# Blown out tribs



## FishinWalrus (Apr 4, 2015)

Drove up to all the Grand tribs early this morning. Don't waste your time. None are fishable until tomorrow at the earliest. Even little Kellogg was blown out


----------



## Rayman (Jan 22, 2011)

It's like a hate crime....Power plant discharge still holding some chrome if you can get in. Avon, as long as you don't walk on their land.


----------



## USMC-BUCKEYE (Apr 2, 2010)

I was at Kellogg at 630 only to be very disappointed when the sun came up. Was really surprised even the creeks blew out.


----------



## MuskieManOhio (Jun 29, 2008)

How do you guys think it will be tomorrow?


----------



## Rayman (Jan 22, 2011)

Rocky river will fish tomorrow in the upper stretches down to Mastick road. Lower stretches not so good but possible for sure. I'll start south and move north. For guys making the long drive, egg sacs working very well before the last bump. Pink/white jigs tipped with maggots still a go to since ice out for me.

> Provided information
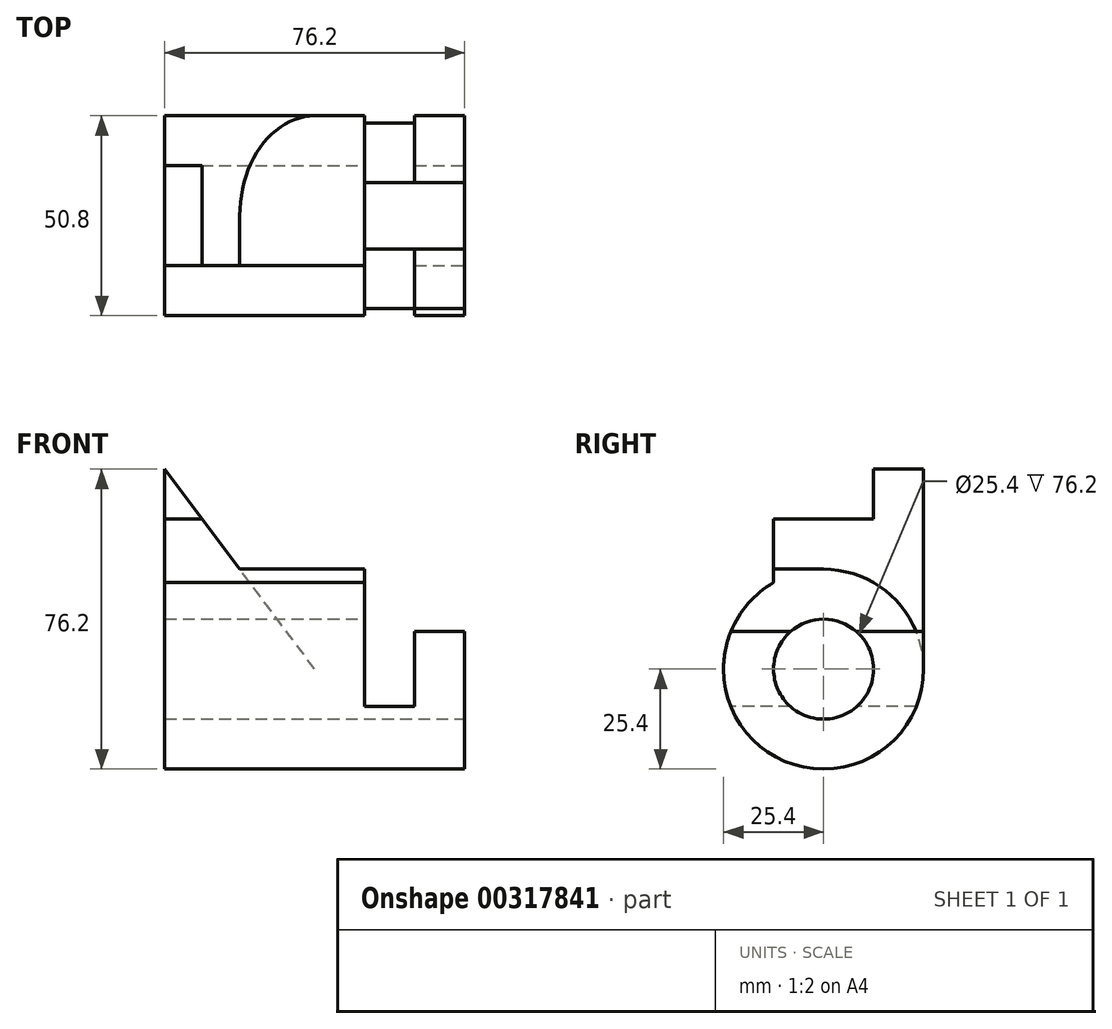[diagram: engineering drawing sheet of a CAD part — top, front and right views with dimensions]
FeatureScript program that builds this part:
annotation { "Feature Type Name" : "Feature", "Feature Type Description" : "" }
export const myFeature = defineFeature(function(context is Context, id is Id, definition is map)
    precondition{}
    {
        {
            var Q0;
            Q0=qCreatedBy(makeId("Front.planeOp"),FACE);
            var sketch = newSketch(context, id + "F0", { "sketchPlane" : qUnion([Q0])});
            skLineSegment(sketch, "E0.bottom", {"start": v(0, 0) * mm, "end": v(76.2, 0) * mm});
            skLineSegment(sketch, "E0.top", {"start": v(0, 76.2) * mm, "end": v(76.2, 76.2) * mm});
            skLineSegment(sketch, "E0.left", {"start": v(0, 0) * mm, "end": v(0, 76.2) * mm});
            skLineSegment(sketch, "E0.right", {"start": v(76.2, 0) * mm, "end": v(76.2, 76.2) * mm});
            skSolve(sketch);
        }
        {
            var Q0;
            Q0 = qSketchRegion(id + "F0", true);
            extrude(context, id + "F1", {"entities" : qUnion([Q0]), "depth" : 50.8 * mm});
        }
        {
            var Q0;
            Q0=makeQuery(id+"F1.opExtrude","SWEPT_FACE",FACE,{"disambiguationData":[OSD([sQuery(id+"F0.wireOp",EDGE,"E0.right")])]});
            var sketch = newSketch(context, id + "F2", { "sketchPlane" : qUnion([Q0])});
            skCircle(sketch, "E1", {"center": v(-25.4, 25.4) * mm, "radius": 12.7 * mm});
            skSolve(sketch);
        }
        {
            var Q0;
            Q0 = qSketchRegion(id + "F2", true);
            extrude(context, id + "F3", {"entities" : qUnion([Q0]), "operationType" : NewBodyOperationType.REMOVE, "endBound" : BoundingType.THROUGH_ALL, "oppositeDirection" : true, "depth" : 25.4 * mm});
        }
        {
            var Q0;
            Q0=makeQuery(id+"F1.opExtrude","CAP_FACE",FACE,{"disambiguationData":[OSD([sQuery(id+"F0.wireOp",EDGE,"E0.bottom"),sQuery(id+"F0.wireOp",EDGE,"E0.top"),sQuery(id+"F0.wireOp",EDGE,"E0.left"),sQuery(id+"F0.wireOp",EDGE,"E0.right")])],"isStart":false});
            var sketch = newSketch(context, id + "F4", { "sketchPlane" : qUnion([Q0])});
            skLineSegment(sketch, "E2", {"start": v(76.2, 34.93) * mm, "end": v(63.5, 34.93) * mm});
            skLineSegment(sketch, "E3", {"start": v(63.5, 34.93) * mm, "end": v(63.5, 15.88) * mm});
            skLineSegment(sketch, "E4", {"start": v(63.5, 15.88) * mm, "end": v(50.8, 15.88) * mm});
            skLineSegment(sketch, "E5", {"start": v(50.8, 15.88) * mm, "end": v(50.8, 50.8) * mm});
            skLineSegment(sketch, "E6", {"start": v(50.8, 50.8) * mm, "end": v(19.05, 50.8) * mm});
            skLineSegment(sketch, "E7", {"start": v(0, 76.2) * mm, "end": v(38.1, 25.4) * mm, "construction": true});
            skLineSegment(sketch, "E8", {"start": v(19.05, 50.8) * mm, "end": v(0, 76.2) * mm});
            skLineSegment(sketch, "E9", {"start": v(0, 76.2) * mm, "end": v(76.2, 76.2) * mm});
            skLineSegment(sketch, "E10", {"start": v(76.2, 76.2) * mm, "end": v(76.2, 34.93) * mm});
            skSolve(sketch);
        }
        {
            var Q0;
            Q0 = qSketchRegion(id + "F4", true);
            extrude(context, id + "F5", {"entities" : qUnion([Q0]), "operationType" : NewBodyOperationType.REMOVE, "oppositeDirection" : true, "depth" : 25.4 * mm});
        }
        {
            var Q0;
            Q0 = qSketchRegion(id + "F4", true);
            extrude(context, id + "F6", {"entities" : qUnion([Q0]), "operationType" : NewBodyOperationType.REMOVE, "endBound" : BoundingType.THROUGH_ALL, "oppositeDirection" : true, "depth" : 25.4 * mm});
        }
        {
            var Q0;
            Q0=makeQuery(id+"F5.boolean.opBoolean","COPY",EDGE,{"derivedFrom":makeQuery(id+"F5.opExtrude","CAP_EDGE",EDGE,{"disambiguationData":[OSD([sQuery(id+"F4.wireOp",EDGE,"E6")])],"isStart":true})});
            var Q1;
            Q1=makeQuery(id+"F6.boolean.opBoolean","INTERSECT",EDGE,{"derivedFrom":[makeQuery(id+"F1.opExtrude","CAP_FACE",FACE,{"disambiguationData":[OSD([sQuery(id+"F0.wireOp",EDGE,"E0.bottom"),sQuery(id+"F0.wireOp",EDGE,"E0.top"),sQuery(id+"F0.wireOp",EDGE,"E0.left"),sQuery(id+"F0.wireOp",EDGE,"E0.right")])],"isStart":true}),makeQuery(id+"F6.opExtrude","SWEPT_FACE",FACE,{"disambiguationData":[OSD([sQuery(id+"F4.wireOp",EDGE,"E6")])]})]});
            fillet(context, id + "F7", {"entities" : qUnion([Q0, Q1]), "radius" : 25.4 * mm, "tangentPropagation" : true, "allowEdgeOverflow" : false});
        }
        {
            var Q0;
            Q0=makeQuery(id+"F1.opExtrude","SWEPT_FACE",FACE,{"disambiguationData":[OSD([sQuery(id+"F0.wireOp",EDGE,"E0.left")])]});
            var sketch = newSketch(context, id + "F8", { "sketchPlane" : qUnion([Q0])});
            skLineSegment(sketch, "E11", {"start": v(12.7, 76.2) * mm, "end": v(12.7, 63.6) * mm});
            skLineSegment(sketch, "E12", {"start": v(12.7, 63.6) * mm, "end": v(38.1, 63.6) * mm});
            skLineSegment(sketch, "E13", {"start": v(38.1, 63.6) * mm, "end": v(38.1, 47.4) * mm});
            skLineSegment(sketch, "E14", {"start": v(50.8, 25.4) * mm, "end": v(50.8, 76.2) * mm});
            skLineSegment(sketch, "E15", {"start": v(50.8, 76.2) * mm, "end": v(12.7, 76.2) * mm});
            skArc(sketch, "E16", {"start": v(50.8, 25.4) * mm, "mid": v(47.4, 38.1) * mm, "end": v(38.1, 47.4) * mm});
            skSolve(sketch);
        }
        {
            var Q0;
            Q0 = qSketchRegion(id + "F8", true);
            extrude(context, id + "F9", {"entities" : qUnion([Q0]), "operationType" : NewBodyOperationType.REMOVE, "oppositeDirection" : true, "depth" : 25.4 * mm});
        }
        {
            var Q0;
            Q0 = qSketchRegion(id + "F8", true);
            extrude(context, id + "F10", {"entities" : qUnion([Q0]), "operationType" : NewBodyOperationType.REMOVE, "endBound" : BoundingType.THROUGH_ALL, "oppositeDirection" : true, "depth" : 25.4 * mm});
        }
        {
            var Q0;
            Q0=makeQuery(id+"F1.opExtrude","CAP_EDGE",EDGE,{"disambiguationData":[OSD([sQuery(id+"F0.wireOp",EDGE,"E0.bottom")])],"isStart":false});
            var Q1;
            Q1=makeQuery(id+"F1.opExtrude","CAP_EDGE",EDGE,{"disambiguationData":[OSD([sQuery(id+"F0.wireOp",EDGE,"E0.bottom")])],"isStart":true});
            fillet(context, id + "F11", {"entities" : qUnion([Q0, Q1]), "radius" : 25.4 * mm, "tangentPropagation" : true, "allowEdgeOverflow" : false});
        }
    });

> Problems and tasks
**A)** In the forum thread on blown-out tributaries, down to which road does Rayman say the upper stretches of Rocky River will fish tomorrow?
**B)** Using the forum thread on blown-out tributaries, decide whether each statement agrees with it: (i) FishinWalrus found Kellogg fishable; (ii) Rayman has relied on pink/white jigs tipped with maggots since ice out; (iii) USMC-BUCKEYE was at Kellogg at 630.
**C)** Extend the forum thread on blown-out tributaries beyond its final post.

> Solved problems
**A)** Mastick road.

**B)**
(i) No: "Even little Kellogg was blown out"
(ii) Yes: "Pink/white jigs tipped with maggots still a go to since ice out for me."
(iii) Yes: "I was at Kellogg at 630"

**C)**
----------



## shoshomama (Jan 27, 2011)

Has anyone seen the condition of the Rocky today? I thought about coming up but wanted to know how dirty the water is before driving an hour.


----------



## Rayman (Jan 22, 2011)

Very good flow still stained but it's raining here now. You have a couple of hours before she raises again.


----------



## MuskieManOhio (Jun 29, 2008)

I fished big creek and Kellogg two days in a row with little success after the rain it should be a go..


----------



## shoshomama (Jan 27, 2011)

Thanks guys this is what makes OGF great


----------



## SelfTaught (Mar 27, 2014)

The Rocky fished well this morning at first light when I was there.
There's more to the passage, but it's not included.